Her recent swoon not withstanding, Shafir has been consistent, scoring anywhere from seven to 10 points most nights and shooting 84 percent from the free-throw line. She had six assists in Elitzur’s last game, an 82-68 pasting of Maccabi Ramart Hen that sent Elitzur to the championship series.

“I’m playing with really good players so I don’t need to score a lot,” said Shafir, who is second on her team with 4.0 assists.

Elitzur, looking to add a tournament title to the cup championship it won earlier in the year, faces Maccabi Ashdod in an anticipated final of the league’s top two teams from the regular season. Israelis will be glued to their TVs.

“Israel loves its women’s basketball,” said Toledo assistant coach Vicki Hall, who played five seasons in the country. “Two games on TV every week on Channel 5. People watching know who you are. When you walk down the street, they know.”
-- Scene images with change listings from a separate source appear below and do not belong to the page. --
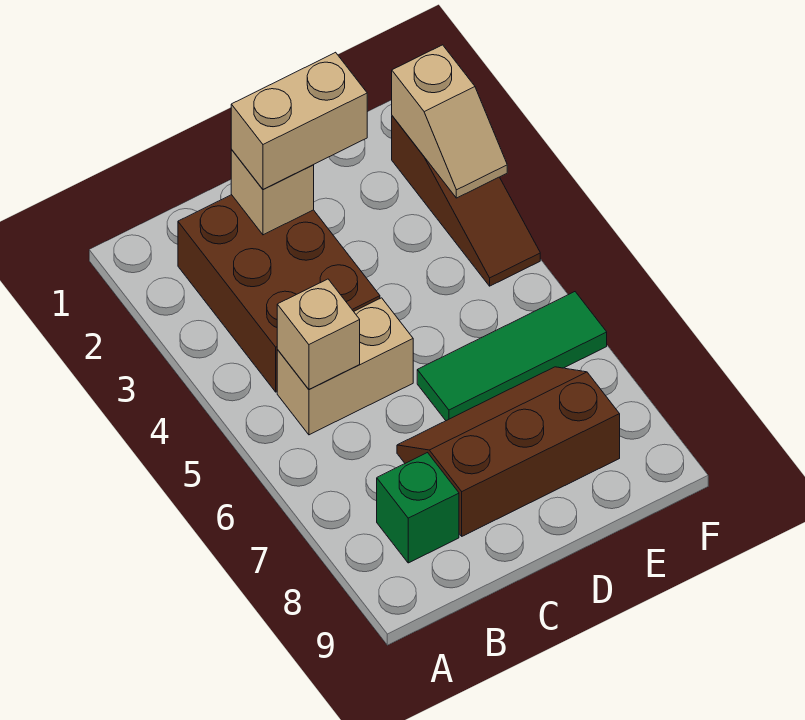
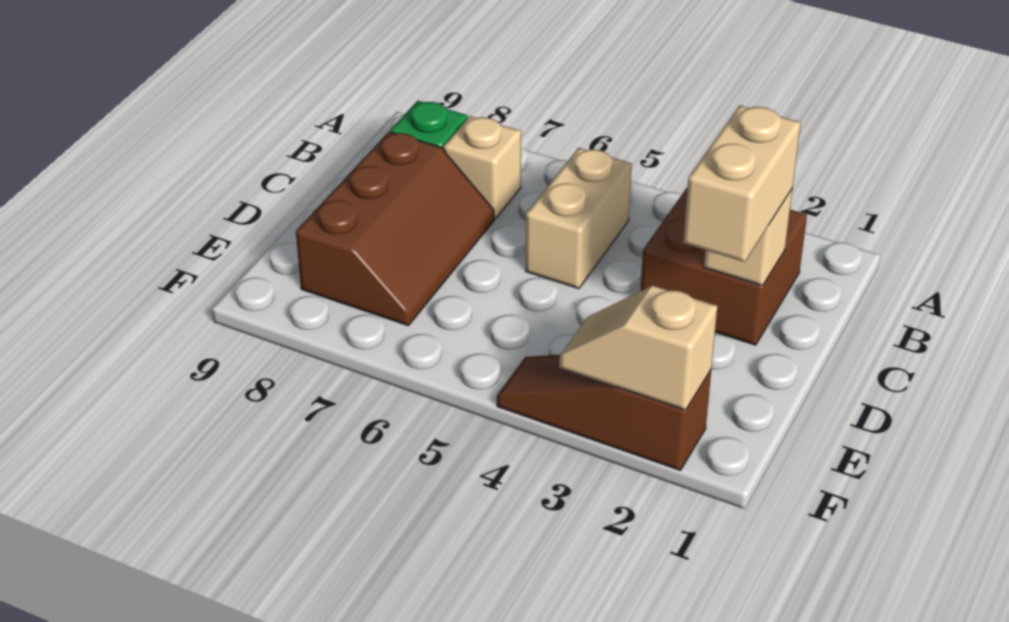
brown 2x3 brick [178,195,380,392] -> brown 2x2 brick [641,187,807,345]
tan 1x1 brick [277,279,360,389] -> tan 1x1 brick moved to [443,116,521,219]
green 1x3 tile [417,292,607,421] -> none

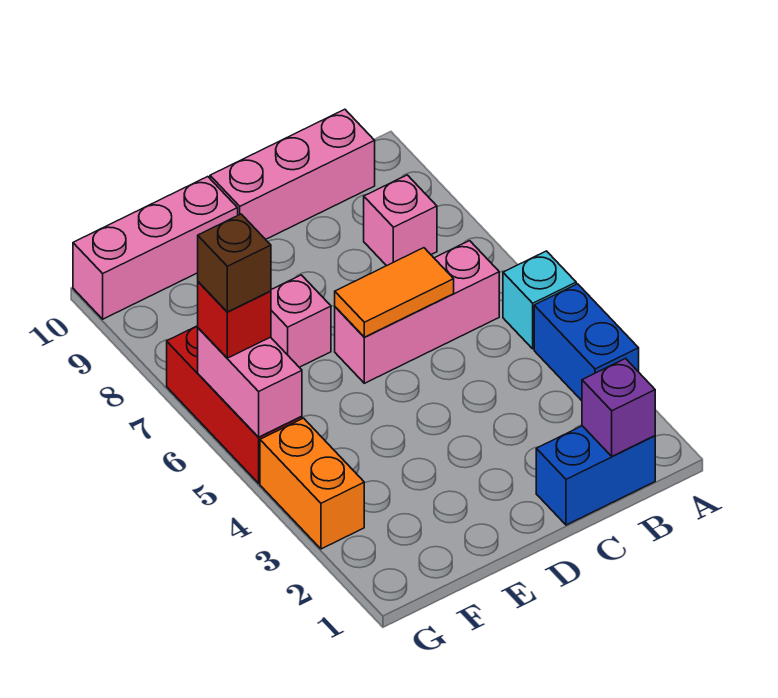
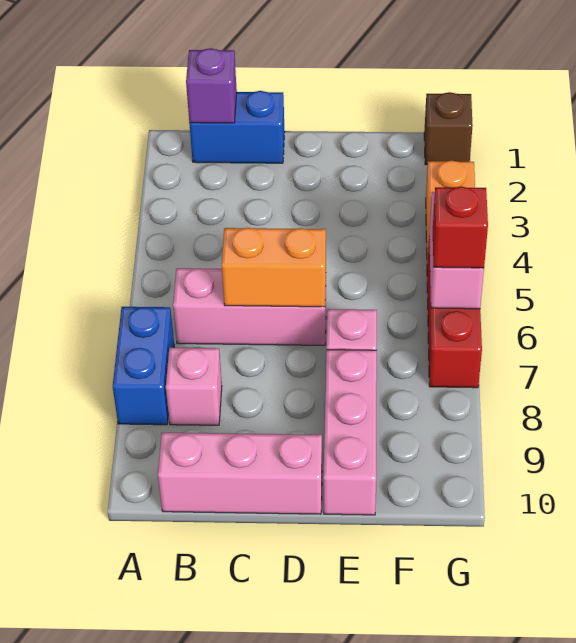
blue 1x2 brick [534,284,639,401] -> blue 1x2 brick moved to [113,307,174,425]
cyan 1x1 brick [503,251,576,349] -> none
orange 1x2 tile [335,248,454,337] -> orange 1x2 brick [222,228,326,307]
pink 1x3 brick [73,177,238,319] -> pink 1x3 brick turned to [323,350,377,515]
brown 1x1 brick [198,214,271,312] -> brown 1x1 brick moved to [424,92,473,165]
Hall, who played in the WNBA, said her paychecks in Israel were about three times bigger than those she collected in the WNBA (about $45,000 a season). Thus, it can be assumed Shafir is no longer living the life of a broke college kid.

Shafir’s contract expires after these playoffs and she doesn’t know if she’ll return to Elitzur. Although she finds the WNBA intriguing, she said “it’s not something that motivates me.”

Shafir does know where she’d like to be this summer — Toledo. After wrapping up her duties with Israel’s national team, she’d like to hop on a plane to see old friends.

“Nothing planned yet, but I really hope to make it,” she said.